-------- MATERIAL SHOWN --------
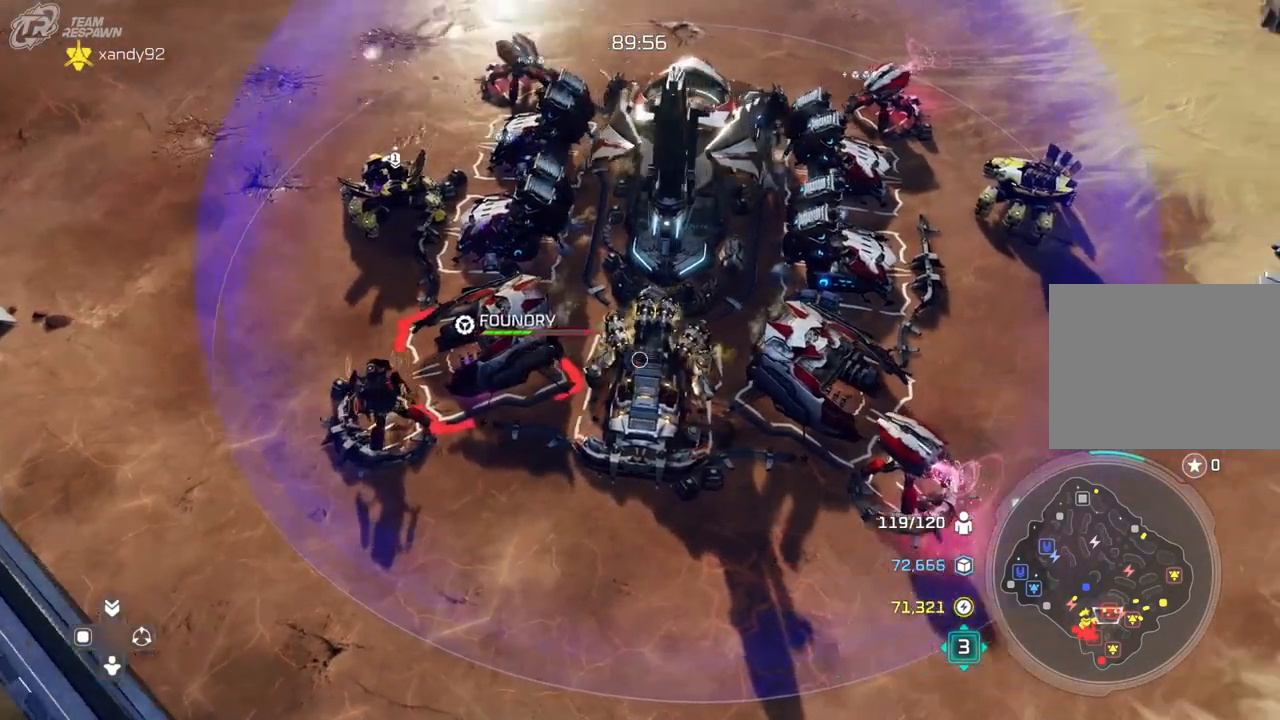
{"dt_ms": 500, "buttons": [], "left_stick": "up-right", "right_stick": "center", "events": [[100, "left_stick", "center"], [367, "left_stick", "up"], [467, "left_stick", "up-right"]]}
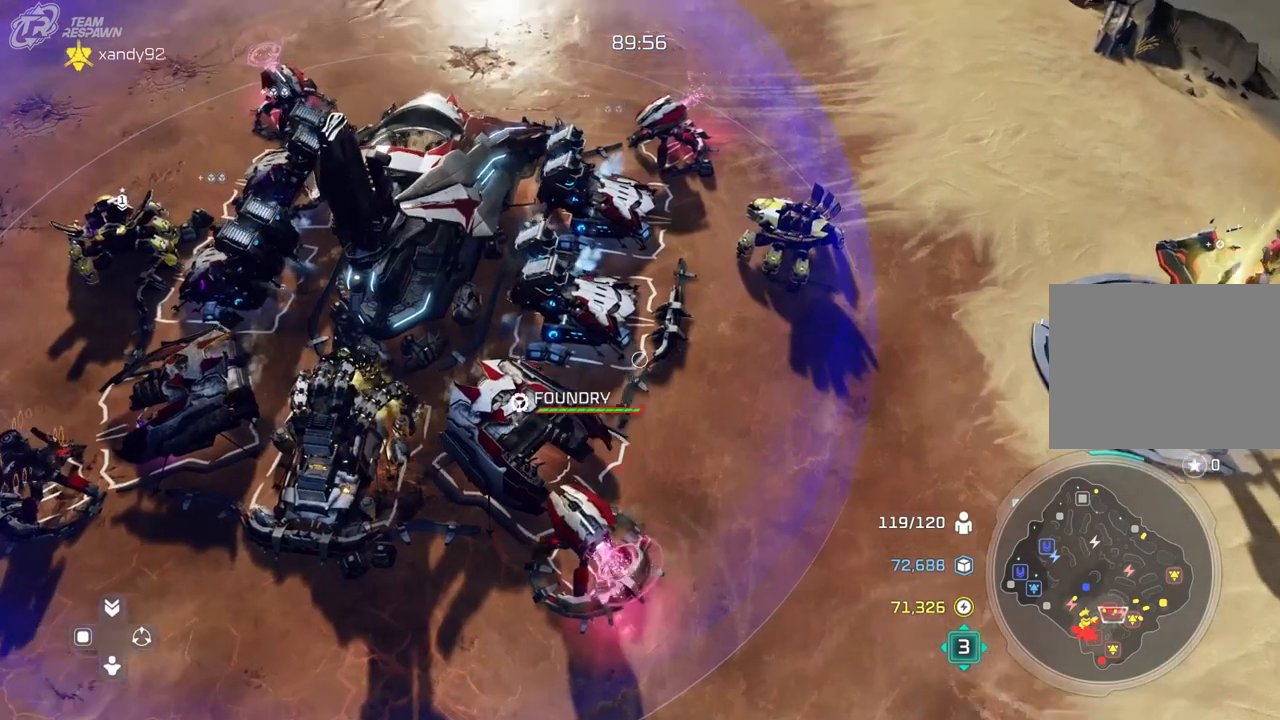
{"dt_ms": 500, "buttons": [], "left_stick": "left", "right_stick": "center", "events": [[100, "left_stick", "center"], [367, "left_stick", "left"]]}
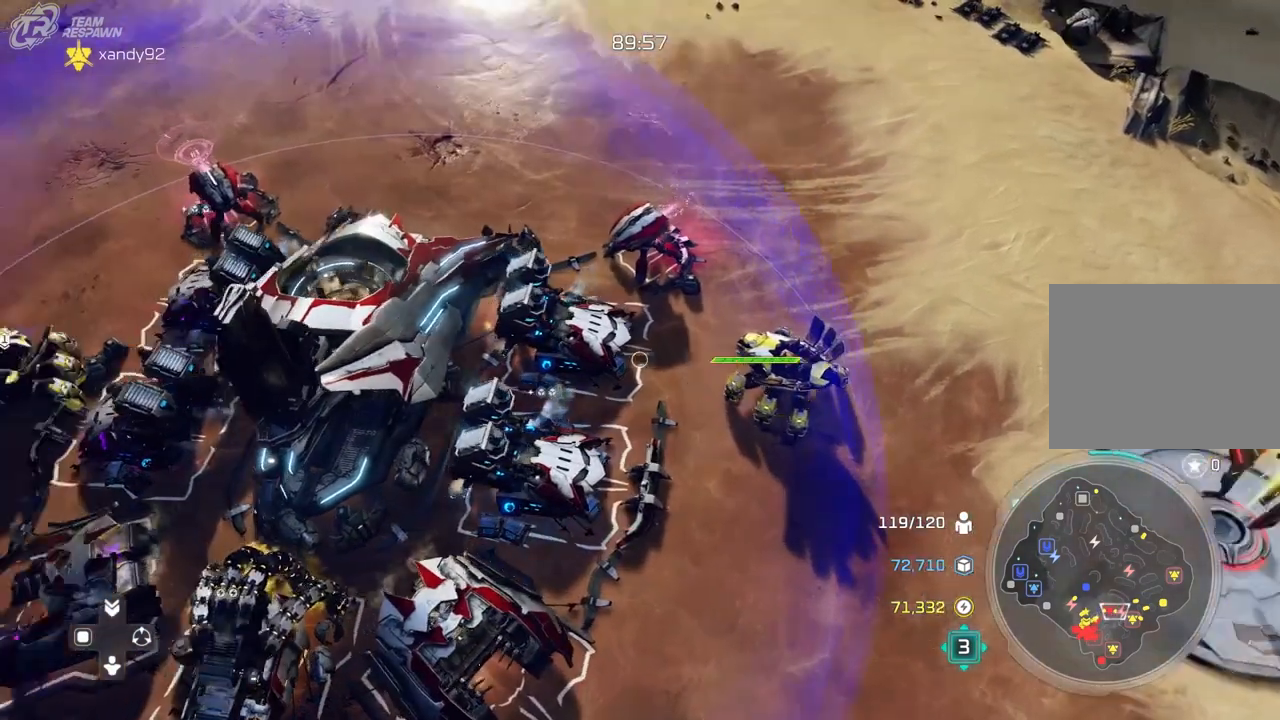
{"dt_ms": 500, "buttons": [], "left_stick": "down-left", "right_stick": "center", "events": [[133, "left_stick", "center"], [433, "left_stick", "down-left"]]}
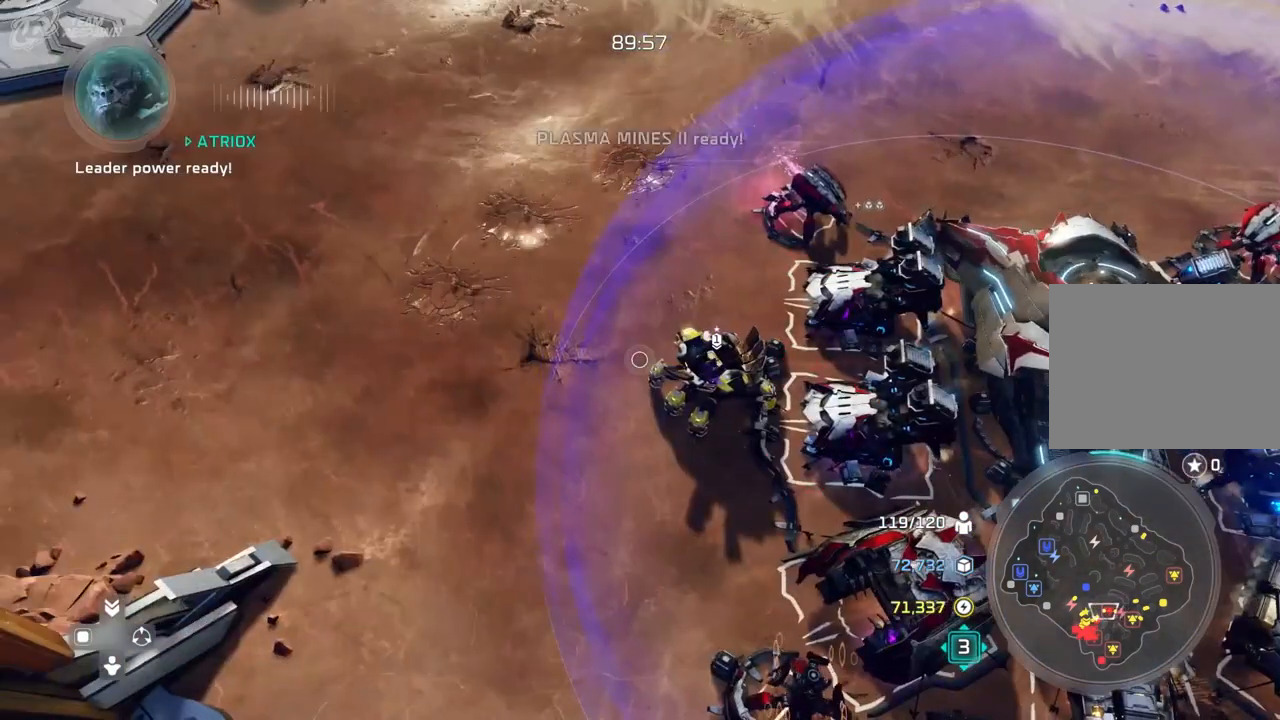
{"dt_ms": 500, "buttons": [], "left_stick": "center", "right_stick": "center", "events": [[67, "left_stick", "center"]]}
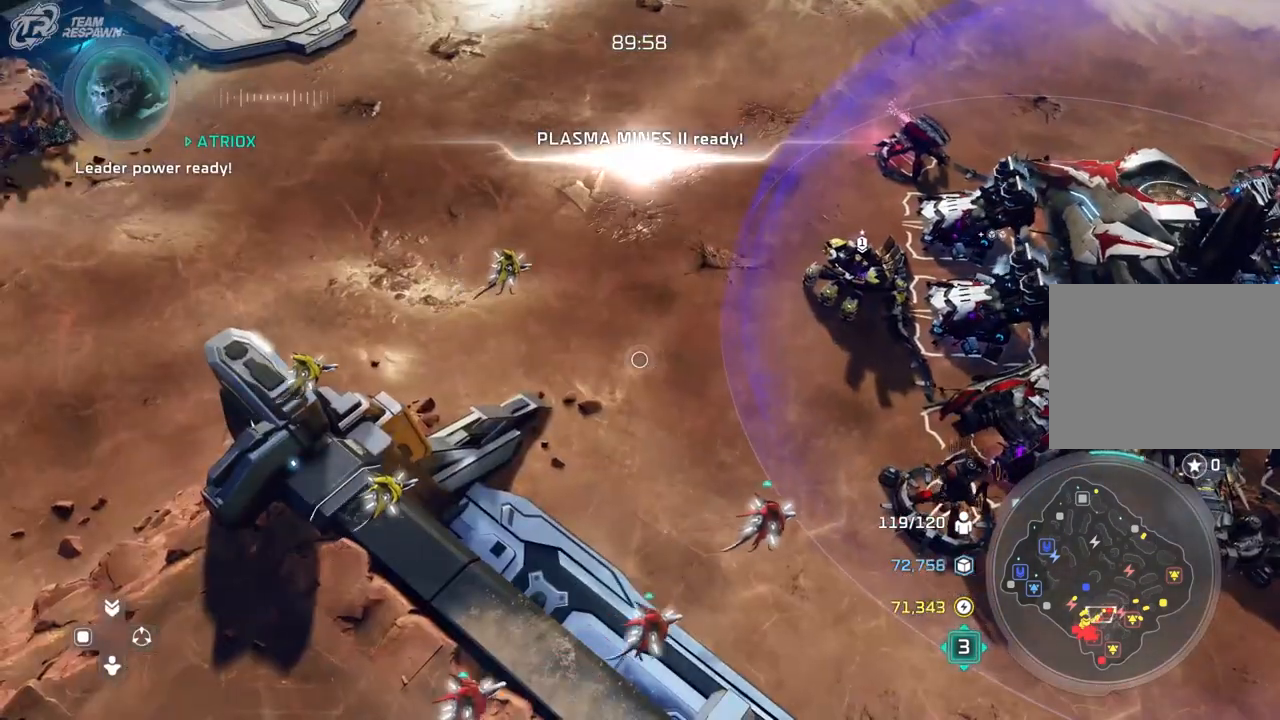
{"dt_ms": 500, "buttons": [], "left_stick": "right", "right_stick": "center", "events": [[400, "left_stick", "right"]]}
--------
● **TO DO**
Please transcribe each entry exactly, but skip any picture it holds.

● **ANSWER FOR THIS EXERCISE**
{"dt_ms": 500, "buttons": [], "left_stick": "up-right", "right_stick": "center", "events": [[100, "left_stick", "center"], [367, "left_stick", "up"], [467, "left_stick", "up-right"]]}
{"dt_ms": 500, "buttons": [], "left_stick": "left", "right_stick": "center", "events": [[100, "left_stick", "center"], [367, "left_stick", "left"]]}
{"dt_ms": 500, "buttons": [], "left_stick": "down-left", "right_stick": "center", "events": [[133, "left_stick", "center"], [433, "left_stick", "down-left"]]}
{"dt_ms": 500, "buttons": [], "left_stick": "center", "right_stick": "center", "events": [[67, "left_stick", "center"]]}
{"dt_ms": 500, "buttons": [], "left_stick": "right", "right_stick": "center", "events": [[400, "left_stick", "right"]]}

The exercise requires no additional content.